LONDON, ENGLAND - MAY 25: A woman smells a flower in the rose garden at the annual Chelsea flower show on May 25, 2010 in London, England. The Royal Horticultural Society flagship flower show has been held at the Royal Hospital in Chelsea since 1913. This year will be the 87th show here and was originally known as the Great Spring Show and was first held in Kensington in 1862. (Photo by Dan Kitwood/Getty Images)
I wonder if there’s a cut-off point for becoming interested in something? Like, say, gardening. Yesterday I  dug the little three-metre strip that runs along the left-hand side of our driveway. It wasn’t easy. There are Things that have their roots in there that go down until they touch the  upper floors of hell. Then there’s the hedge that overshadows the strip and that needs brutal mutilation if it’s to be kept from leaning over the little strip and blotting out every last bit of light. Finally there’s the earth in the strip: it’s mainly dust and bits of old plastic, as far as I can establish. Certainly that’s what comes up when I dig and lever clear with my fork. (When I was young we called it a grape, and it was used for cleaning out the byre once every six months or so. Now it’s a fork.)

So I dug and twisted my fork and levered plastic bits and twisted hell-roots and mouldy earth-bits onto the driveway, saying “Holy shit!” and “Oh my God!” and “My back really hurts…”  until at last the strip was, well, actually, it was gone. Or the earth from it was mainly gone. All I had now was a three-metre strip of nothing, because my trusty fork had levered the entire contents onto the driveway.

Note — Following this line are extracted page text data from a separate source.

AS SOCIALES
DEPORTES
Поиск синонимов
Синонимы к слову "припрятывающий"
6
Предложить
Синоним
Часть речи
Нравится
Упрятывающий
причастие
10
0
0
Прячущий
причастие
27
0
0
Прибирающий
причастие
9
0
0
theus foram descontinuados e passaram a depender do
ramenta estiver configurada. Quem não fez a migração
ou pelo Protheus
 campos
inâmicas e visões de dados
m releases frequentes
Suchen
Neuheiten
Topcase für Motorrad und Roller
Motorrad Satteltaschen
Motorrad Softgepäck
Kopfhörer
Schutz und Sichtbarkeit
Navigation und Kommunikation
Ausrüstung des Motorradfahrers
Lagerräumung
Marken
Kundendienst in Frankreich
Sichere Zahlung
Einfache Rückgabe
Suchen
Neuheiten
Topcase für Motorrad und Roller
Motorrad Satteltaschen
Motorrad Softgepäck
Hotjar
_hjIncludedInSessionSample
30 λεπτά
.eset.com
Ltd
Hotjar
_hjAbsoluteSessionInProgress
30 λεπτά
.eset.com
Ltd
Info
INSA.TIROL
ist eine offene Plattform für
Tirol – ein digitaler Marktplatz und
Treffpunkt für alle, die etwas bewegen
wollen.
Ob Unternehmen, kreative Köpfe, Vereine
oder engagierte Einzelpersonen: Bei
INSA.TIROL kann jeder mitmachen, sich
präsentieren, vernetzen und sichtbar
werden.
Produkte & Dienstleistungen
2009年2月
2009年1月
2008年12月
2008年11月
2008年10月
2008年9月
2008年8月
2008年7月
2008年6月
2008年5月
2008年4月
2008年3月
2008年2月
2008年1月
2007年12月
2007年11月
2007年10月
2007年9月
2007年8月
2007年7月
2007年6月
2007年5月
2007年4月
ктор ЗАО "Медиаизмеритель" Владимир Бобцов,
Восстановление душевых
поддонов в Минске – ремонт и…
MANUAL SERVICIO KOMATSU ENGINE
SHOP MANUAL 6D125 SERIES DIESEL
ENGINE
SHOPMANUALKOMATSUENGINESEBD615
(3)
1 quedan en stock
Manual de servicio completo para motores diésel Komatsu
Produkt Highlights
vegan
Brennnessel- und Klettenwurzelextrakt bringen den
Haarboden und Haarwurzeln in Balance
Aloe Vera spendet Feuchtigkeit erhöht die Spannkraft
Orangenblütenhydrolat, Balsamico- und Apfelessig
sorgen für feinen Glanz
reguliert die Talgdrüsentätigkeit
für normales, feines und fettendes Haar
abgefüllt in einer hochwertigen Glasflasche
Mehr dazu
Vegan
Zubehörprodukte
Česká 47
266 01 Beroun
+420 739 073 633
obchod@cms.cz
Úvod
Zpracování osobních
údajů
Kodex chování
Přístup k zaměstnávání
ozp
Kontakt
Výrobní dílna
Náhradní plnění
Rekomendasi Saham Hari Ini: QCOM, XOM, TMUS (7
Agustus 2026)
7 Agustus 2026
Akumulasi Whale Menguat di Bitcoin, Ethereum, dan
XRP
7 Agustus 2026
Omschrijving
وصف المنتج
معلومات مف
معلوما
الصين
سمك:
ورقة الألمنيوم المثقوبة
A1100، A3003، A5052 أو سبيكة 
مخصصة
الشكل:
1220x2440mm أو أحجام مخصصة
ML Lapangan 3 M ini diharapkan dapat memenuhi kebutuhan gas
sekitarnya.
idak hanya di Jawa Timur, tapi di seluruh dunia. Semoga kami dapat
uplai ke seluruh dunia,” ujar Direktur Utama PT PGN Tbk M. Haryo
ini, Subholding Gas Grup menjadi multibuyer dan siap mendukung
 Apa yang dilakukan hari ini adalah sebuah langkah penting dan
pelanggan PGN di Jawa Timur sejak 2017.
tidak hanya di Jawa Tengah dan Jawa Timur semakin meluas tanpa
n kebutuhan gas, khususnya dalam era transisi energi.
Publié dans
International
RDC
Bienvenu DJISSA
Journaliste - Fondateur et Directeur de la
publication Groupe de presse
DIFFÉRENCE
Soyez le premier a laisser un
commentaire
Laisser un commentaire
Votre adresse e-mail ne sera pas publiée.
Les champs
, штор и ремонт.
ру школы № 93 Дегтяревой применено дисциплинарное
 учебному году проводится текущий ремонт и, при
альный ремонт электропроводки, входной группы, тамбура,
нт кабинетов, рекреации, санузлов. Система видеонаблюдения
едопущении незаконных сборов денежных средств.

So I went to the local garden centre and got two biggish bags of Multi-Purpose Compost, but the woman at the cash desk told me they’d cost £6.99 and if I got the same amount in one big bag, it’d cost only £3.99. Flushed by my exertions and  this amazing bargain, I hurried home and emptied the big bag of Multi-Purpose Compost into the little three-metre strip, then levelled it off with my fork. It looked wonderful. Like something from a gardening catalogue.

I came in and had a shower and cracked a tin of Guinness Extra Stout and thought about Rock Hudson in The Big Country,  where he puts his fist in the soil and lifts a handful of it towards the sky  and shouts “The good earth!” while the music soared.  Maybe I could become like that. Work on, transform my entire garden. Get the hedge straight and neat,  use the chain-saw to put manners on the clematis,  put Lawn-Gro on the lawn and make it nice juicy green rather than beige-brown and faint-yellow, and just generally have a garden that’d draw the eye of passing motorists and pedestrians who would stop to greet me and express admiration as I bent over yet another task in a  garden where every last detail was as neat and perfect as a Constable painting.

In fact the transformation would start today only there’s the England-Germany game  on TV.  You’ve probably heard. And after that the Argentina-Mexico game.  Meanwhile I’ve moved the car so when I look up from the TV, I can see the strip with its  chocolate-brown, smooth-surfaced,  weed-free elegance stretching all of three metres along my driveway. And when there’s a lull in the commentary, if you read my lips, you’ll find they’re saying  quietly “The good earth!”